Un giudizio che non possiamo non condividere quando ci troviamo al cospetto della straordinaria maestria di Nicolò Bambini degli anni migliori, quando cioè, sullo scadere dei Seicento e nel primo decennio del secolo successivo, dal suo pennello scaturivano immagini di alto valore formale, come nel qui presente Mosè bambino calpesta la corona del faraone.

Al centro esatto della composizione, il piccolo Mosè, tenuto in braccio dalla figlia del Faraone, calpesta con il piede la corona regale che il faraone ha appena cercato di fargli indossare. Il sovrano, nella metà sinistra della tela, seduto sul suo trono, in abiti più romani che egiziani, commenta con il gesto della mano aperta e con l’espressione di meraviglia il gesto di disprezzo del fanciullo, mentre l’anziano con il capo coperto, alle sue spalle, amplifica l’espressione di sdegno con un’analoga mimica facciale.

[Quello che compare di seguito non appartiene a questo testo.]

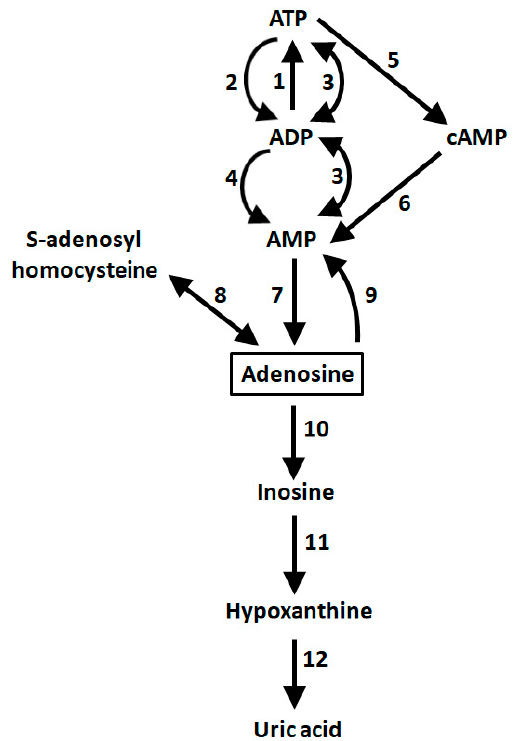
Figure 1. Metabolic pathways involved in the formation and removal of adenosine. 1 = Oxidative phosphorylation (and creatine kinase), 2 = Energy-consuming processes, 3 = Adenylate kinase, 4 = Apyrase, 5 = Adenylate cyclase, 6 = Phosphodiesterase, 7 = 5 ′ -Nucleotidase, 8 = S-adenosyl homocysteine hydrolase, 9 = Adenosine kinase, 10 = Adenosine deaminase, 11 = Purine phosphorylase, 12 = Xanthine oxidase. ATP = adenosine 5’-triphosphate, ADP = adenosine 5’-diphosphate, AMP = adenosine 5’-monophosphate, cAMP = 3’.5’-cyclic adenosine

L’episodio non è riportato dalla Bibbia ma lo possiamo leggere nel Flos Sanctorum di Alonso De Villegas (1588), che riporta l’episodio narrato da Giuseppe Flavio nelle Antichità giudaiche: «[…] essendo costui [Mosè], alla presenza del re e della sua figliola […] essendo il re molto contento della sua bellezza e della sua presenza, essendo di tre anni, burlando con lui gli pose in capo la sua propria corona e […] Moisè, molto adirato, la prese e gettolla a terra».

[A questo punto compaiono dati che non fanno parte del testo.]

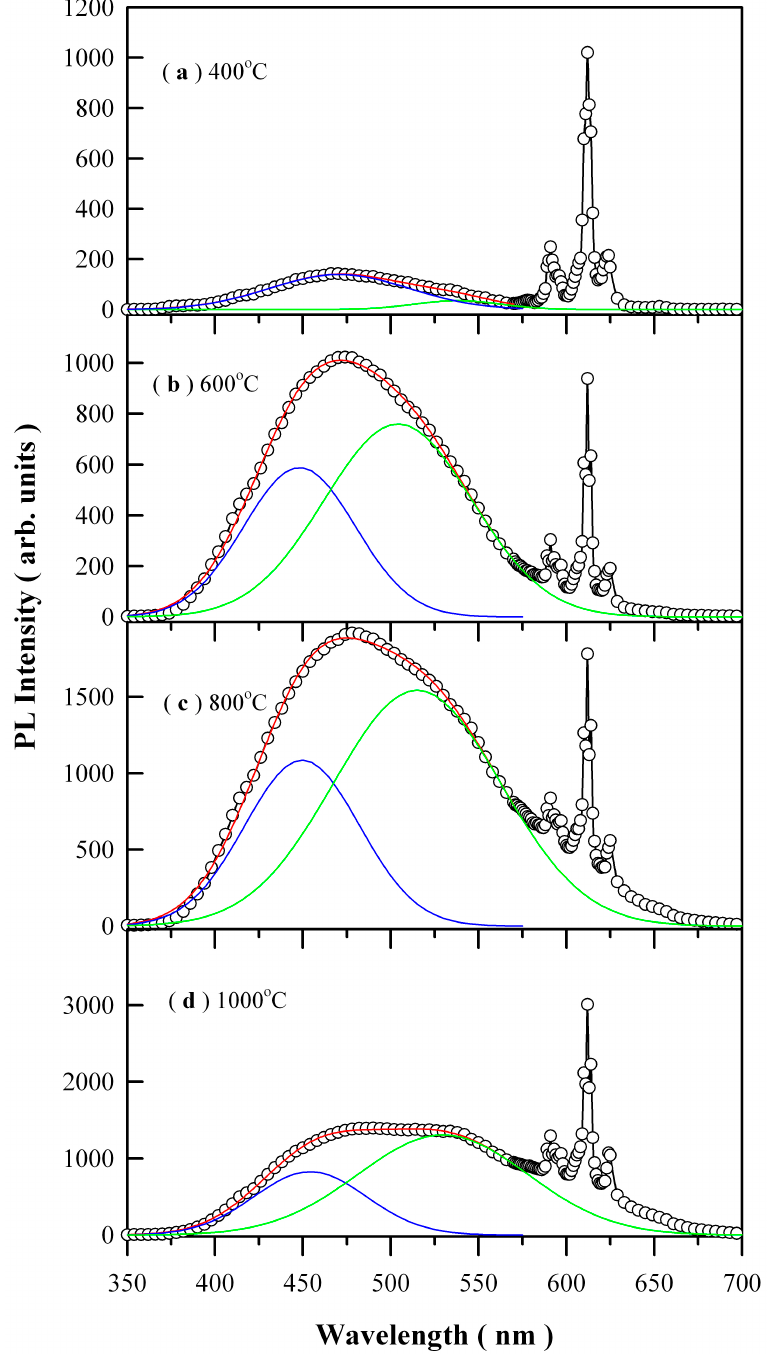
Figure 8. PL spectra of Eu-doped ZnWO 4 precursors subjected to annealing at different temperatures: ( a ) 400 °C; ( b ) 600 °C; ( c ) 800 °C; and ( d ) 1000 °C. The blue curve and the green curve stand for the blue and green components of Gaussian decomposition, respectively. The red curve is the sum of the two components. The excitation wavelength was 325 nm.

L’artista dispiega tutta la sua maestria – che diviene anche “sigillo” del suo personale linguaggio – nella resa delle figure femminili dai lineamenti perfetti e dalle carni alabastrine; ma anche nel modo di panneggiare i preziosi abiti di cui possiamo cogliere la tattile sontuosità.

Nonostante dal racconto visivo si evinca l’austero messaggio religioso in esso contenuto, Nicolò Bambini si esprime con modi garbati e misurati, quasi si trattasse di una galante scena di conversazione, restando fedele al suo delicato modo di sentire, normalmente non incline a sfoderare immagini cariche di sentimenti ostentati.